**Exercise tasks**:
1. Repeat the forum post on immediate-action timing word for word, starting with "As an immediate action, our" and going on through "Range 5 ft.".
2. Write the next part of the forum post about timing immediate actions, picking up after its last line.

[Start of Selection]

Timing of Multiple Immediate Actions


Rules Questions


1 person marked this as FAQ candidate. 1 person marked this as a favorite.

My group ran into a problem in our last session regarding timing of immediate actions. Our wizard cast a fireball into the middle of a group of Dweomercats which allowed them to activated their Dweomer Leap ability as an immediate action.

Dweomer Leap:
When a dweomercat is targeted by a spell or within the area of effect of a spell, it can, as an immediate action, choose to teleport to a square adjacent to the spell’s caster, effectively appearing mid-leap and aimed toward the caster. This ability takes effect regardless of whether or not the spell overcomes the dweomercat’s spell resistance. If it chooses, the dweomercat can immediately make a full attack against the spell’s caster as though pouncing. Using this ability does not provoke an attack of opportunity. If there is no safe space adjacent to the caster—or if the dweomercat chooses—the dweomercat can forgo using this ability.

As an immediate action, our wizard cast Emergency Force Shield.

Emergency Force Shield:
School evocation [force]; Level sorcerer/wizard 4

CASTING
Casting Time 1 immediate action
Components V

EFFECT
Range 5 ft.
Effect 5-ft.-radius hemisphere of force centered on you
Duration 1 round/level (D)

[End of Selection]
[Start of Extracted records]

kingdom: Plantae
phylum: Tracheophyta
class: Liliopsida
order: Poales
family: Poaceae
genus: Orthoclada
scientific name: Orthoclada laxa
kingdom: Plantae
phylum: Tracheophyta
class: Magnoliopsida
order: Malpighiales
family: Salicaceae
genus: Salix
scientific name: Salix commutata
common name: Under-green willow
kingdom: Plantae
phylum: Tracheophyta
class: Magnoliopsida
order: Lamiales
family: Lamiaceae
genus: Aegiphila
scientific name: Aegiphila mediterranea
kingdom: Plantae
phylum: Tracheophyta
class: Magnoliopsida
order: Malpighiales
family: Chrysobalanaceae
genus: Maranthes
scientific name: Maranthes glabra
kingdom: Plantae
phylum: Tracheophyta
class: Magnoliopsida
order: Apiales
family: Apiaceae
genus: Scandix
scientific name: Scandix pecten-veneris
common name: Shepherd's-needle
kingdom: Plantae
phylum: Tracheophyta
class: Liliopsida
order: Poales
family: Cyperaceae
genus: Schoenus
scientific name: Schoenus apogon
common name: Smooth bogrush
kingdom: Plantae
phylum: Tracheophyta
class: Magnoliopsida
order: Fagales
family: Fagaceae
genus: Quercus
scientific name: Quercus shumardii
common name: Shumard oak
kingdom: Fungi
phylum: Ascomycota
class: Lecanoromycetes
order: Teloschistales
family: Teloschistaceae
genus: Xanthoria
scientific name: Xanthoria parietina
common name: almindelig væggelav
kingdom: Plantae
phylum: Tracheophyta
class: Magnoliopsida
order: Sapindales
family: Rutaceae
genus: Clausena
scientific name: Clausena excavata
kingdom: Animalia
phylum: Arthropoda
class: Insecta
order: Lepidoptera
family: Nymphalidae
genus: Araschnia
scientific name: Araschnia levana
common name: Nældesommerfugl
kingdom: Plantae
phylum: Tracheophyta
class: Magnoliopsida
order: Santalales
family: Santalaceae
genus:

[End of Extracted records]

**Results for each task**:
1.
As an immediate action, our wizard cast Emergency Force Shield.

Emergency Force Shield:
School evocation [force]; Level sorcerer/wizard 4

CASTING
Casting Time 1 immediate action
Components V

EFFECT
Range 5 ft.

2.
Saving Throw None; Spell Resistance no

DESCRIPTION
As wall of force, except you create a hemispherical dome of force with hardness 20 and a number of hit points equal to 10 per caster level. The bottom edge of the dome forms a relatively watertight space if you are standing on a reasonably flat surface. The dome shape means that falling debris (such as rocks from a collapsing ceiling) tend to tumble to the side and pile up around the base of the dome. If you make a DC 20 Craft (stonemasonry), Knowledge (engineering), or Profession (architect or engineer) check, the debris is stable enough that it retains its dome-like configuration when the spell ends, otherwise it collapses.

Normally this spell is used to buy time for dealing with avalanches, floods, and rock-slides, though it is also handy in dealing with ambushes.

The GM ruled that the immediate actions went in order, first to last, which resulted in the Dweomercats getting full round of attacks before the wizard got the chance to cast Emergency Force Shield. Can someone point us to an official ruling on timings of multiple immediate actions in the same round?


Immediate actions are out of turn, so you should be able to insert them in the most advantageous way as reactions to already declared actions, including other immediate actions.

Immediate Action: An immediate action is very similar to a swift action, but can be performed at any time—even if it's not your turn.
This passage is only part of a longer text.